Vorliegender Auszug
Zur Mitte hin nimmt das Album zwar eine Menge Fahrt und reichlich Furor auf. Wenn Ebony Bones jedoch in Kids of Coltan das Leid schwarzer Minenarbeiter für unsere jährlich wechselnden Smartphones beklagt oder „there’s no black in the Union Jack“, täuscht auch das gesteigerte Tempo nie ganz darüber hinweg, wie die schrille Optik mit der politischen Wucht im Umfeld eleganter Elektroflächen kontrastiert. Wenn du deine Gegner nicht besiegen kannst, meinte der kluge Kater Garfield einst, verwirr‘ sie. Hoffentlich wirkt es.

Ebony Bones – Nephilim (1984 Records)

 


Mourn, Adrian Younge/Ali Shaheed, Immersion

Mourn

Vergleiche können nicht nur in der Musik, aber besonders dort ziemlich schmeichelhaft sein, vergiftet oder schlicht unvermeidbar. Wer Jazz Rodríguez Bueno hört, kommt jedenfalls kaum umhin, darin Corin Tucker zu erkennen. Mitte der Neunziger hatte sie Sleater Kinney einen halsstarrigen, wutentbrannten Tremolo verpasst, der die Tonlage dessen, was seinerzeit Riot Grrrls genannt wurde, auf ein noch zornigeres Niveau hob. Fast 25 Jahre später klingt die Sängerin der Garagenpunkband Mourn aus Barcelona ganz ähnlich wie die Wegbereiterin weiblicher Selbstbehauptung auf der männerdominierten Rockbühne – und das hat durchaus seinen Grund.

Als sie 2015 mit ihrer jüngeren Schwester Leia, der Gitarristin Carla Perez und Antonio Postius am Schlagzeug kaum volljährig ein aufgebrachtes DIY-Debüt veröffentlichte, nahm die männliche Konterrevolution grad so herrisch Fahrt auf, dass neuer Bedarf nach einer feministischen Gegenrevolte aufkam. Dennoch ist das dritte Album Sorpresa Family nicht grundlegend politisch. Die englischen Texte sind reizbar, aber nie parolenhaft. Der Furor entspringt eher den filigranen, vielfach messerscharfen Riffs, die das Schlagzeug mit mathematischer Präzision zerwühlt. All dies macht Mourn auch abseits des Gesangs bemerkenswert. Und angemessen sauer.

Mourn – Sorpresa Family (Captured Tracks)

Adrian Younge & Ali Shaheed

Falls es einen Referenzrahmen zeitgenössischer Popmusik gibt, dessen Einflüsse nicht einmal annähernd ausgeschöpft, geschweige denn erschöpft sind, ist es die Black Music der Sechzigerjahre. Ohne deren Soul wären weder Funk noch Dance, weder House noch Rap denkbar, also auch nicht Adrian Younge und Ali Shaheed Muhammad. Als Mitglieder von Hip-Hop-Legenden wie Ghostface Killah oder A Tribe Called Quest haben beide stets gierig im Fundus ihrer Ahnen gewühlt. Nun geben sie ihnen ein bisschen was davon zurück und erweisen zugleich den Ahnen der Ahnen Respekt: The Midnight Hour.

Zu beantwortende Fragen
a - Nenne alle Musikrichtungen, die laut der Albumbesprechung ohne den Soul der Sechzigerjahre nicht denkbar wären.
b - Tausche in der Albumbesprechung „Smartphones“ gegen „Tablets“ aus und gib dabei alles von „Zur Mitte hin“ bis hinunter zu „Nephilim (1984 Records)“ wieder.
c - Schreibe die Albumbesprechung im Anschluss an ihren letzten Satz fort.

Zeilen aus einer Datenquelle
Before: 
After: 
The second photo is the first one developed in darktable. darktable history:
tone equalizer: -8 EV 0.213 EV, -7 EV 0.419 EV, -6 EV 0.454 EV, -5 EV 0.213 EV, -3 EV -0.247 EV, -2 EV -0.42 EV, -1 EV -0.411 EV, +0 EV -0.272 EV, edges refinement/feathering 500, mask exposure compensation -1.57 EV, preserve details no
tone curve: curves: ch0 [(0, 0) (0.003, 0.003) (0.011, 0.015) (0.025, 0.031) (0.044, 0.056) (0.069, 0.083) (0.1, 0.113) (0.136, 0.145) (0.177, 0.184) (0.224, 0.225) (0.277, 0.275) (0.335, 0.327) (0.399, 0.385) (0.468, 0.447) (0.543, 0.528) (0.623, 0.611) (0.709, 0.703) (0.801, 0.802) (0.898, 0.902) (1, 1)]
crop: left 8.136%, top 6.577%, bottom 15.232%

Antworten in Reihenfolge
a - Funk, Dance, House, Rap

b -
Zur Mitte hin nimmt das Album zwar eine Menge Fahrt und reichlich Furor auf. Wenn Ebony Bones jedoch in Kids of Coltan das Leid schwarzer Minenarbeiter für unsere jährlich wechselnden Tablets beklagt oder „there’s no black in the Union Jack“, täuscht auch das gesteigerte Tempo nie ganz darüber hinweg, wie die schrille Optik mit der politischen Wucht im Umfeld eleganter Elektroflächen kontrastiert. Wenn du deine Gegner nicht besiegen kannst, meinte der kluge Kater Garfield einst, verwirr‘ sie. Hoffentlich wirkt es.

Ebony Bones – Nephilim (1984 Records)

c -
So heißt ihre Hommage an die Historie schwarzer Subkulturen seit der Zwischenkriegszeit. Unterstützt von gut einem Dutzend höchst verschiedener Kollegen an der Seite des studioeigenen Linear Lab Orchestra in L.A. schlägt es 20 Stücke lang den Bogen vom Jazz der Harlem Renaissance in unserer Gegenwart. Die vielfach fast filmmusikalisch beschwingte Mischung aus Hammondorgel, Querflöte, Synthesizer, Percussion und einem Satz Bläser mit modernem R’n’B, klingt jedoch selten nostalgisch, allenfalls hochachtungsvoll. Und in jeder Sekunde so elegant, wie wir uns die Sixties wünschen.

Adrian Younge & Ali Shaheed Muhammad – The Midnight Hour (Linear Labs)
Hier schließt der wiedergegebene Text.